I’ve learned that life only really changes you if you’re brave enough to ask the important question: What’s the lesson here?
And then—harder still—if you’re willing to do the work.
The healing work.
The practical work.
The uncomfortable, messy, no-one-else-can-do-it-for-you work.
When you do, you come out stronger. More assured. More aware of what truly matters. It feels a bit like stripping back a mask—the one you’ve worn for years because it was expected of you. But there is breaking in the becoming, and you have to be prepared for that. Sometimes to break hard. To sit with anger, despair, hurt. To let the tears come without rushing to tidy them away.
Not everyone allows life to change them. Some people go through enormous experiences and remain exactly the same—whether for better or worse. As with everything, it comes down to choice. The choices you make for yourself. The signs you decide to notice. The quiet nudges that tell you you’re growing, that you’re becoming a version of yourself that is freer from shame you were never meant to carry and doubt that has held you back for far too long.
I no longer believe that “time heals all wounds.”
Time on its own does nothing.
It’s your actions—and your inactions.
Your willingness to be open to different approaches.
Your decision to move, or to stay stuck.
Those are the things that shape your outlook on life.
I recently heard a quote that struck me deeply: it is a heavy weight to carry the disappointment of unmet expectations of another person. That felt apt. Life events are not simply things that happen to us; they are things we decide what to do with.
Sometimes going through the worst shows you that you can survive things you never imagined you could.
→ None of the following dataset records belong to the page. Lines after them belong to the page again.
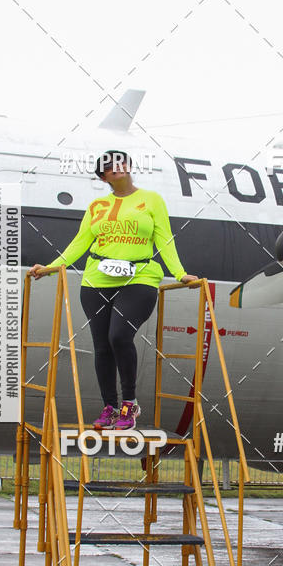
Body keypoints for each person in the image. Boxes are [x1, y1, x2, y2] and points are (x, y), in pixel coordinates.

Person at [28, 150, 197, 430]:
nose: (116, 167)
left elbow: (165, 239)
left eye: (120, 162)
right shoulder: (97, 206)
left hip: (140, 276)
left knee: (119, 336)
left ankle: (129, 405)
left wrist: (179, 273)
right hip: (97, 279)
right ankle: (109, 408)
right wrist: (51, 266)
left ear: (129, 167)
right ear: (103, 177)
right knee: (102, 346)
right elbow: (80, 242)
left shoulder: (152, 200)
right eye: (108, 166)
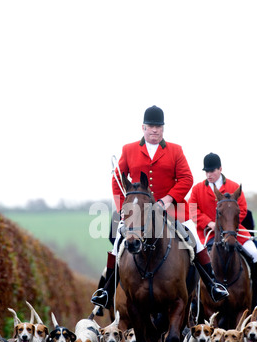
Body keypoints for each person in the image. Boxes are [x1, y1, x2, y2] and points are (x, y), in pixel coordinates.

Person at [91, 106, 228, 313]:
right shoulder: (129, 149)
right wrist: (124, 210)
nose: (155, 130)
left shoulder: (175, 150)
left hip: (171, 209)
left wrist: (168, 198)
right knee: (118, 243)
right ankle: (106, 291)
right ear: (143, 128)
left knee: (194, 238)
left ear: (163, 129)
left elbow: (186, 178)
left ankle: (213, 284)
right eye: (151, 127)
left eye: (158, 127)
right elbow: (117, 180)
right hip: (136, 211)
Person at [188, 152, 257, 305]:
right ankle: (193, 299)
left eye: (212, 171)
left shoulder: (233, 187)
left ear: (220, 169)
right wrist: (208, 222)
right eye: (206, 171)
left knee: (254, 254)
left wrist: (229, 224)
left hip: (234, 231)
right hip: (208, 233)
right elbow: (192, 211)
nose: (209, 174)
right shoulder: (197, 189)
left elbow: (242, 209)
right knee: (192, 258)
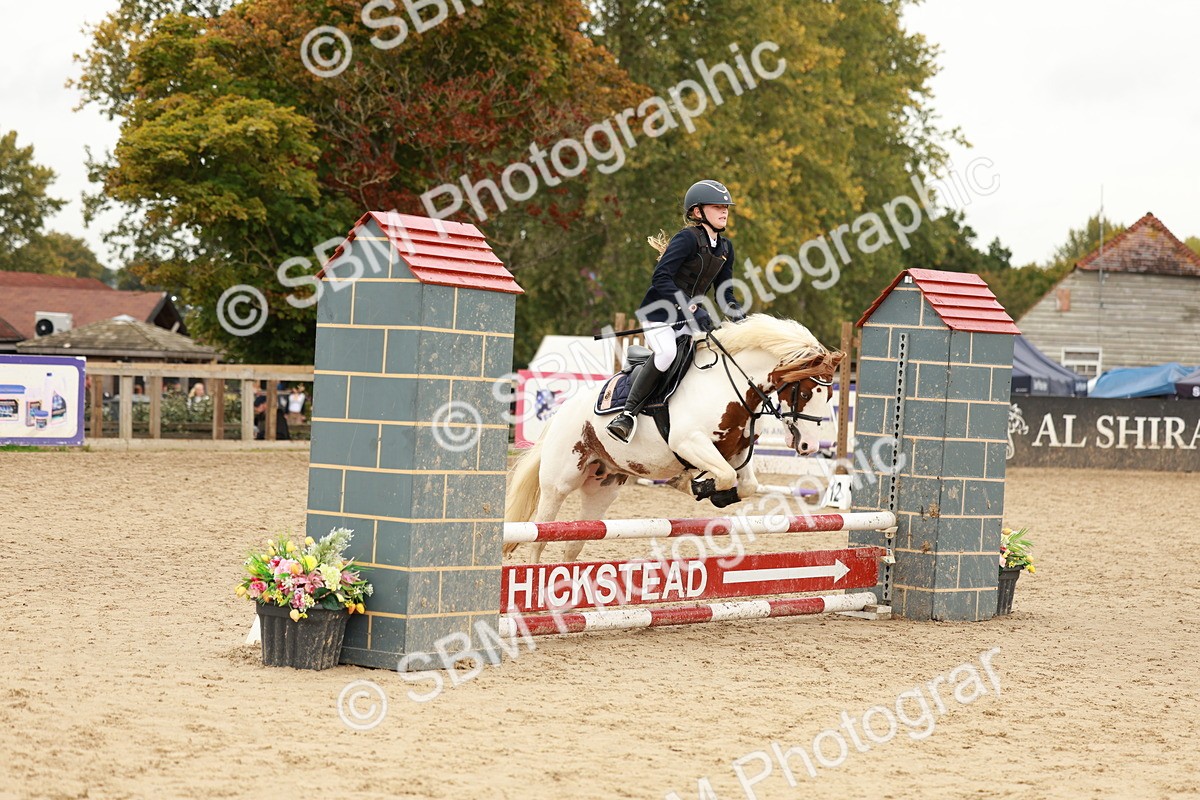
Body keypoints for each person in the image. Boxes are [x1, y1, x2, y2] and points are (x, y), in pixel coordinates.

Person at [606, 179, 745, 443]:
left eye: (726, 207)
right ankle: (627, 415)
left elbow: (724, 292)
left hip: (689, 317)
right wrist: (693, 307)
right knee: (668, 352)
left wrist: (739, 315)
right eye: (717, 206)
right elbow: (661, 278)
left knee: (713, 354)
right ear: (697, 212)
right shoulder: (686, 239)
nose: (724, 211)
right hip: (659, 314)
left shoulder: (726, 248)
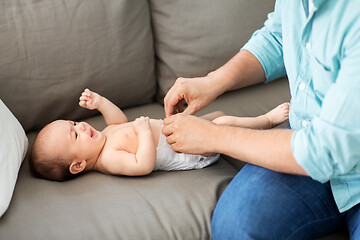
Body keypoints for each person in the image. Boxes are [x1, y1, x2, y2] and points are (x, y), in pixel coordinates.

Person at [162, 0, 360, 239]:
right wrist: (213, 82)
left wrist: (213, 135)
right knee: (235, 227)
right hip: (306, 137)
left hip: (333, 153)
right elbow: (279, 35)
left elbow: (324, 151)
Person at [30, 89, 289, 181]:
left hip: (183, 131)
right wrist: (143, 132)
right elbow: (142, 165)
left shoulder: (107, 136)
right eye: (75, 136)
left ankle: (247, 125)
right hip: (189, 151)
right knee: (222, 122)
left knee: (215, 115)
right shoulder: (108, 160)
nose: (82, 127)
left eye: (74, 123)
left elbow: (119, 121)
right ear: (78, 165)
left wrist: (100, 102)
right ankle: (266, 120)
For years I struggled with being alone. In my childhood, “alone” was framed as punishment. Something to fear. Something to avoid. Now, in this season of my life, I rather enjoy it. Quiet mornings with coffee. Snuggling in bed with the dogs. A carefully set dinner for one while I read a good book. I’ve learned that solitude, when chosen, can be a gift.
I pinned so much expectation on turning forty—imagining it as a magical turning point. But when forty arrived, I realized change had been all around me for years. The only thing missing was my willingness to step into it. Meaningful change doesn’t arrive with a birthday or a calendar year.
It arrives when you decide to embrace it.
For yourself.
By yourself.
One honest choice at a time.
Time passes—but growth is a decision.